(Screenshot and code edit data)
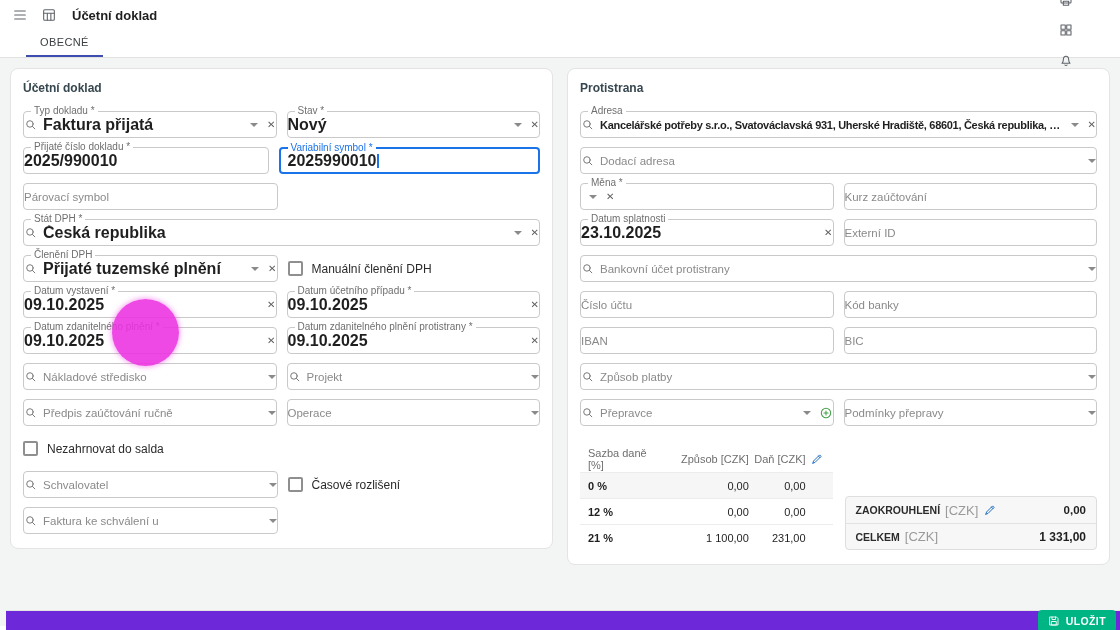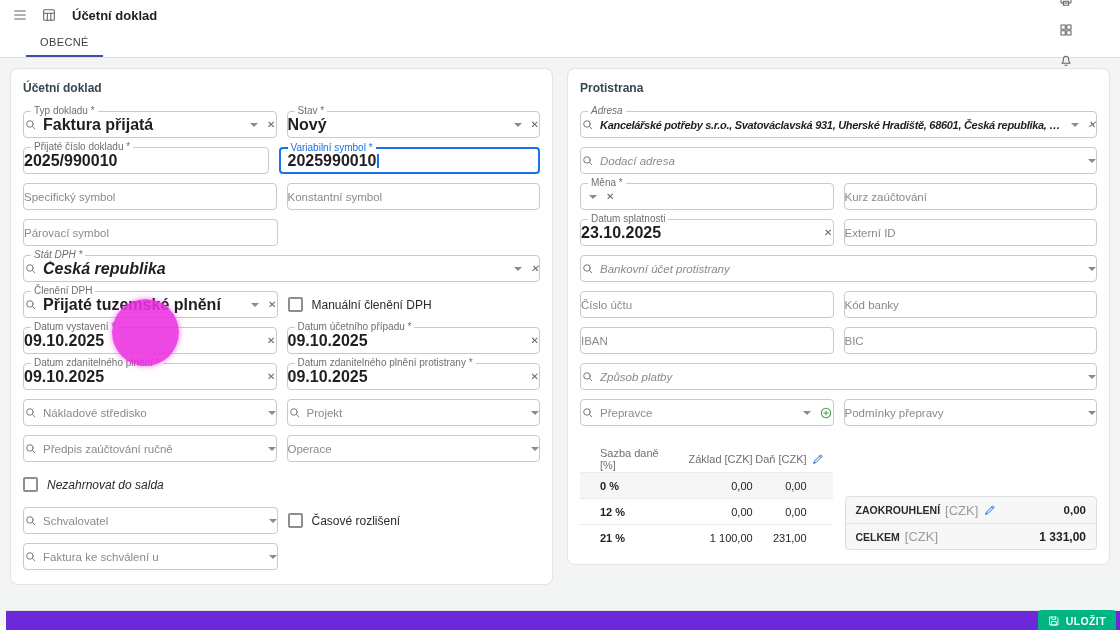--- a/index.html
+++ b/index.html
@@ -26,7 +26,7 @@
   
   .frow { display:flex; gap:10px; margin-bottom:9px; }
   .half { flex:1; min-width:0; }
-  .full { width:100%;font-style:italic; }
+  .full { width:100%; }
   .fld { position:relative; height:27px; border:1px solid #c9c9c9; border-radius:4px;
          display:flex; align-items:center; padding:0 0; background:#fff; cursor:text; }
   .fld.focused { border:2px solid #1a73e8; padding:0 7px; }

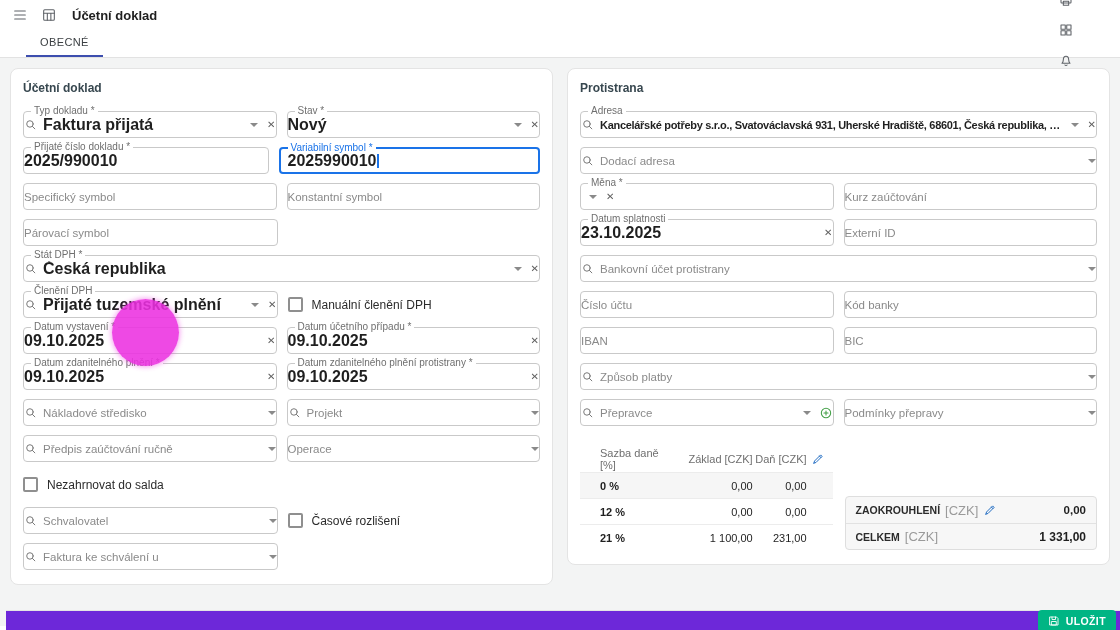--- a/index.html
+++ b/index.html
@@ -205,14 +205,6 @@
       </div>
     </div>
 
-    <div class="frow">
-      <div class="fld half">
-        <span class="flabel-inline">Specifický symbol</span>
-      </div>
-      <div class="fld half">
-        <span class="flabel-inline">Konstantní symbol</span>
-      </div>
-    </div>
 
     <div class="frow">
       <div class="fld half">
---
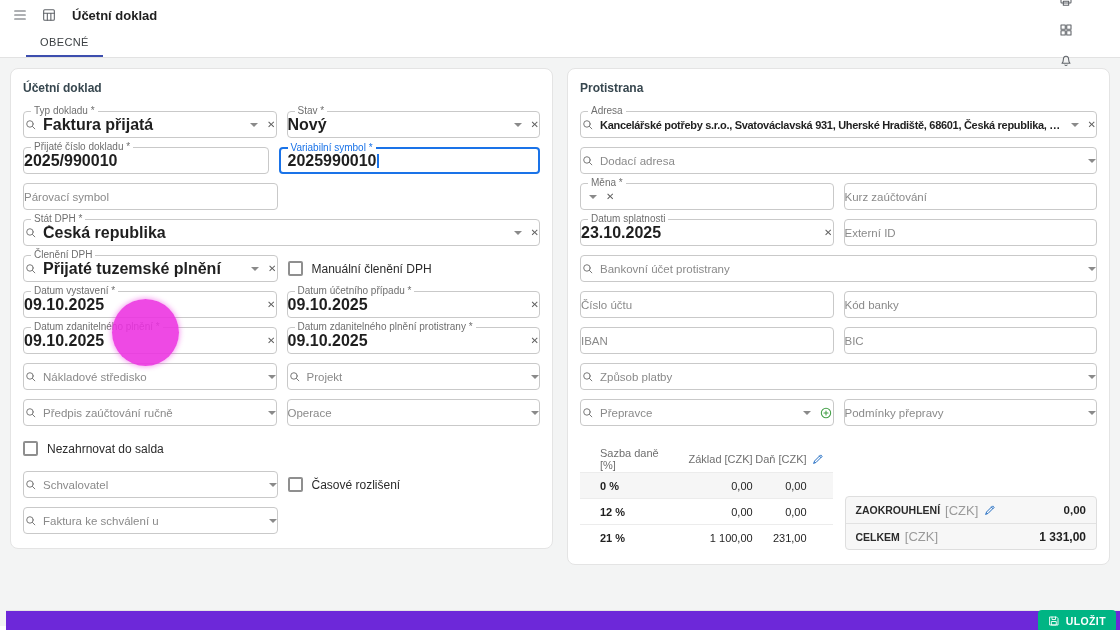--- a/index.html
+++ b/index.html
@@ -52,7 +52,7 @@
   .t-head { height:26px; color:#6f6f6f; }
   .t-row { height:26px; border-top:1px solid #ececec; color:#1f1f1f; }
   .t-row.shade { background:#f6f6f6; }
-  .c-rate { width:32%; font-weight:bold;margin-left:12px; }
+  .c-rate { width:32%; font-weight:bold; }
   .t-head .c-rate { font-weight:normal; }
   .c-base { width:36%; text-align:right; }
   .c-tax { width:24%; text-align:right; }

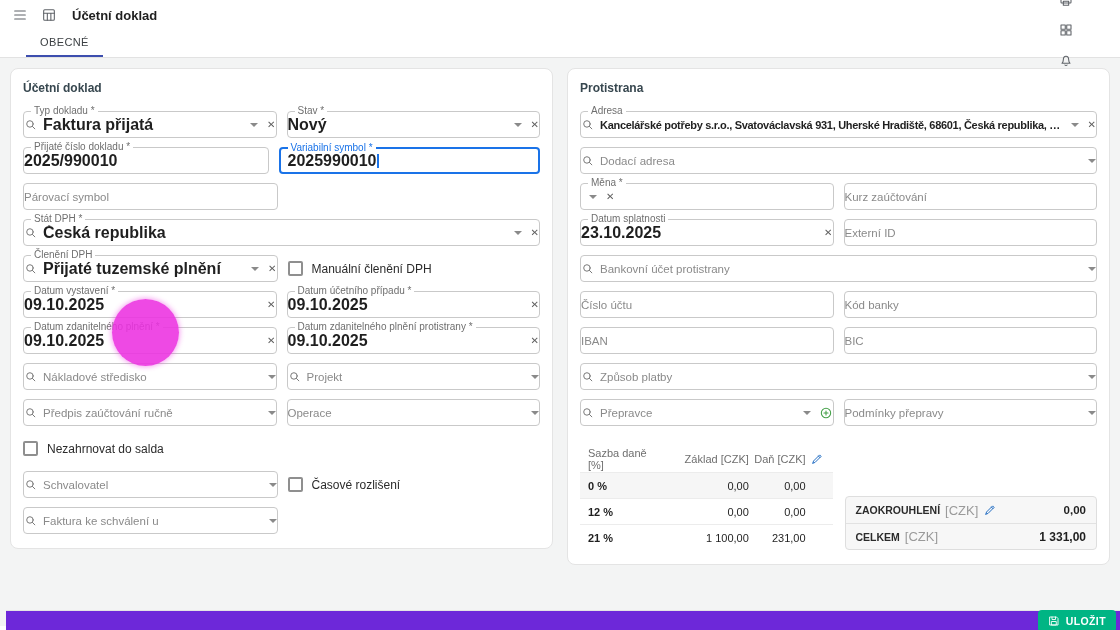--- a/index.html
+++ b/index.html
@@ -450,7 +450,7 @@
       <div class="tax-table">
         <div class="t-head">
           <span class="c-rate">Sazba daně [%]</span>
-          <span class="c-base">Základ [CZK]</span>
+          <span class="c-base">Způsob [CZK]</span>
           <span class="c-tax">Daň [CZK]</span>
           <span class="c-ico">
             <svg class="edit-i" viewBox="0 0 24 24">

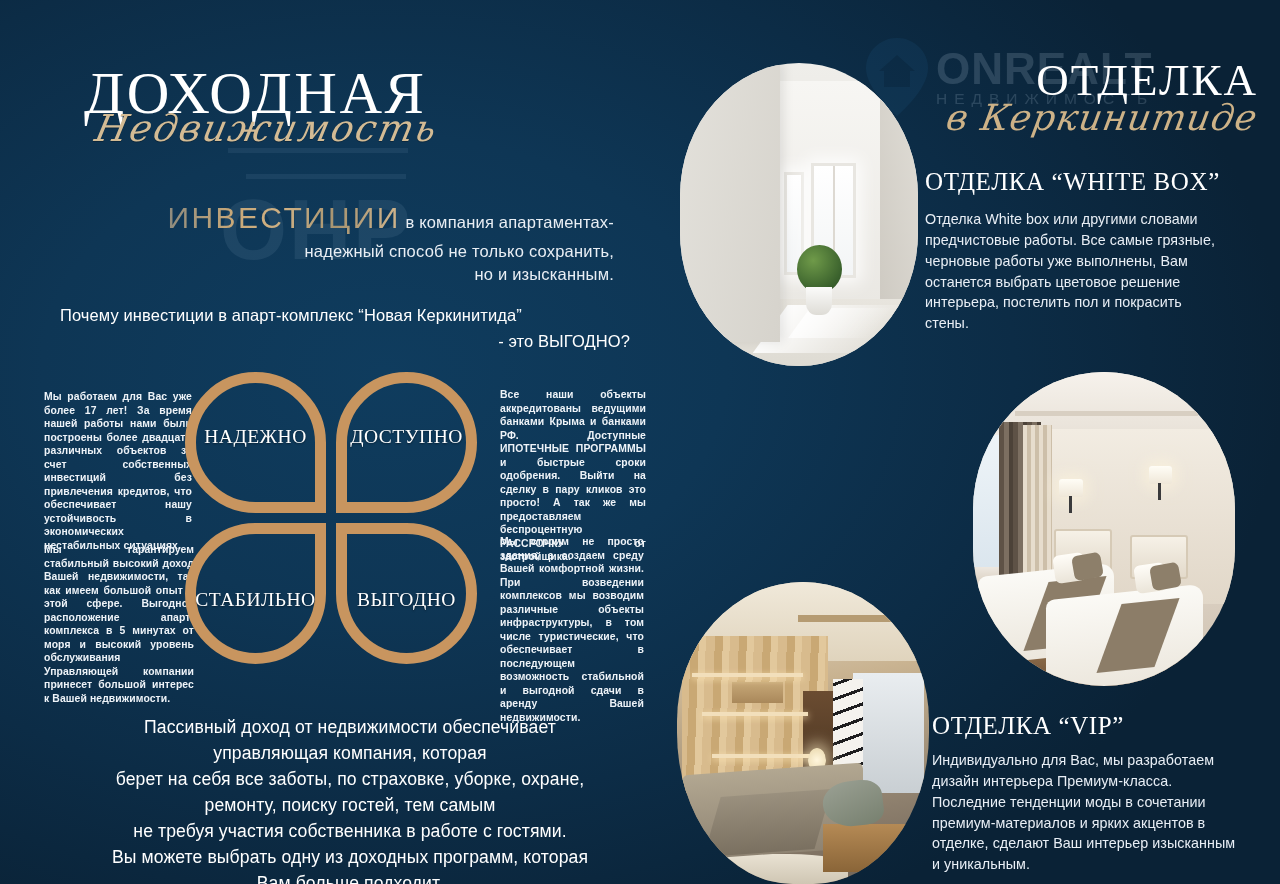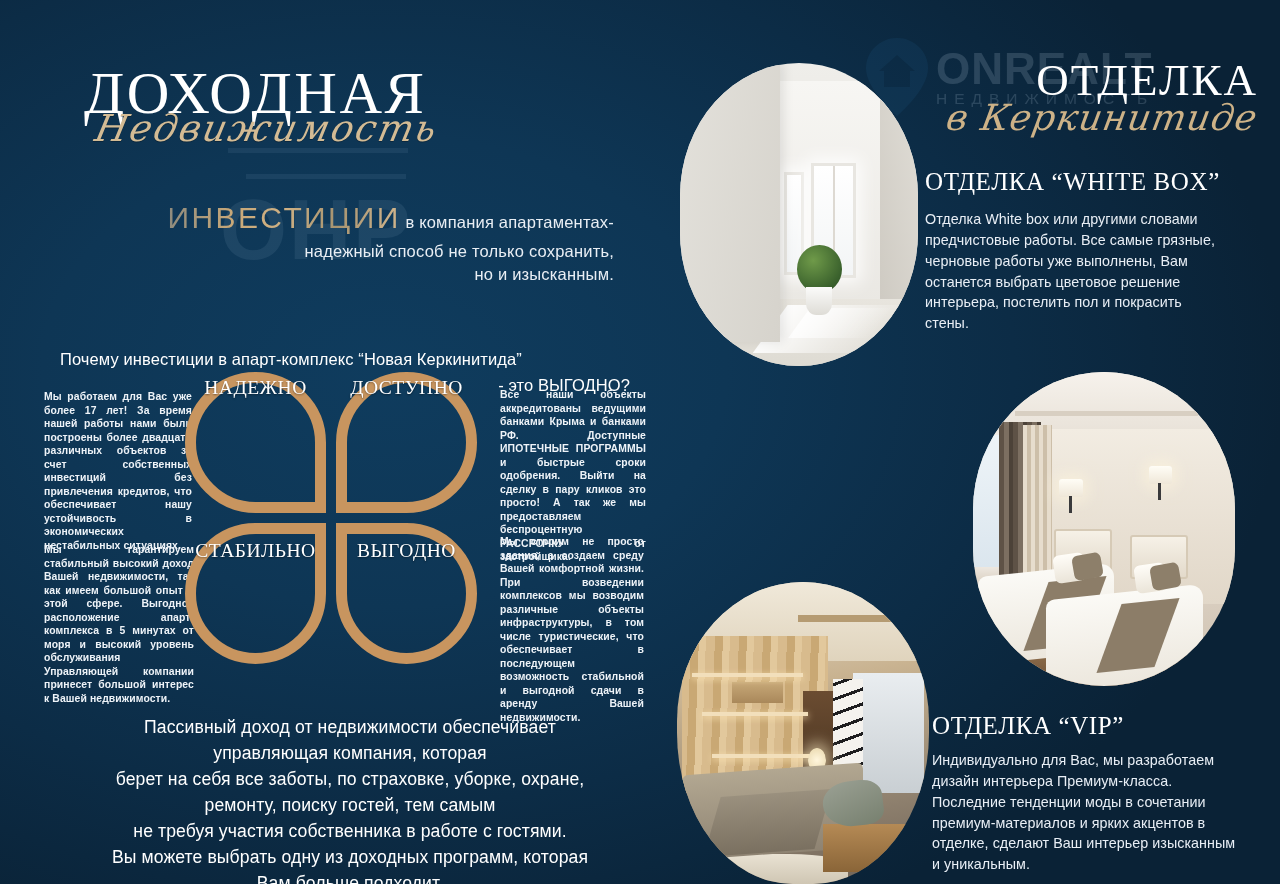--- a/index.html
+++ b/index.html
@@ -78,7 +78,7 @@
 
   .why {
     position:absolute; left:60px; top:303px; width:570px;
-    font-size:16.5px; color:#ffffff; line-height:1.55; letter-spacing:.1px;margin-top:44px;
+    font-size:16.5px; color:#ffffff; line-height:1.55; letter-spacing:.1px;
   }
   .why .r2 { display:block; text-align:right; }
--
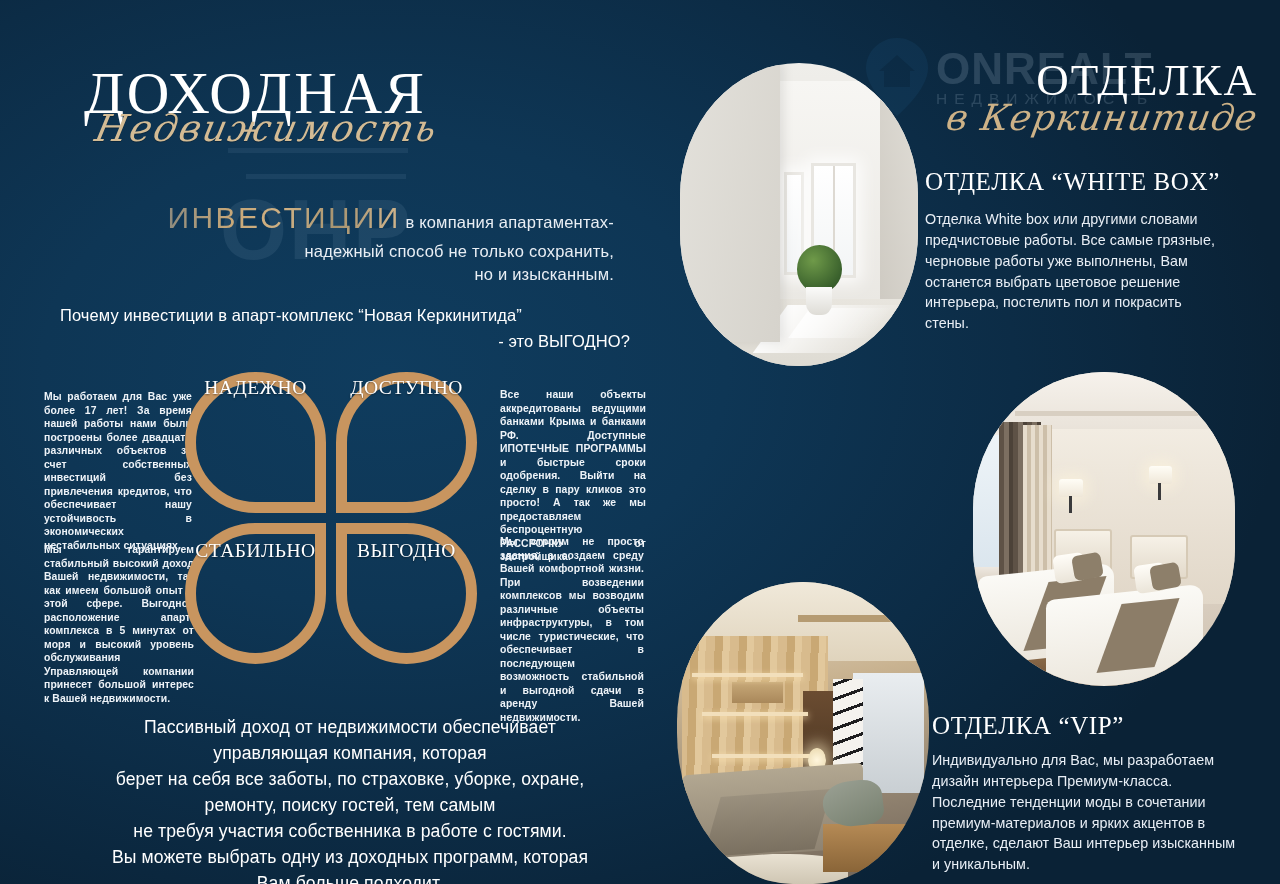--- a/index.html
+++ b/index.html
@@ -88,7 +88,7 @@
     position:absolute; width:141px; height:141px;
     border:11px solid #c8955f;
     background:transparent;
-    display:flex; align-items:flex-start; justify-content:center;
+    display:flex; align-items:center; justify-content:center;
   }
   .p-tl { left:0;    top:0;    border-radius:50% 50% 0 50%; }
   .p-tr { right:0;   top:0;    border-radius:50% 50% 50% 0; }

Task directions: Your task is to restate, word for word, only those lines above that fall between the line holding "display:flex; align-items:flex-start; justify-content:center;" and the line holding "border-radius:50% 50% 50%", inclusive.

Solution to this problem:
-    display:flex; align-items:flex-start; justify-content:center;
+    display:flex; align-items:center; justify-content:center;
   }
   .p-tl { left:0;    top:0;    border-radius:50% 50% 0 50%; }
   .p-tr { right:0;   top:0;    border-radius:50% 50% 50% 0; }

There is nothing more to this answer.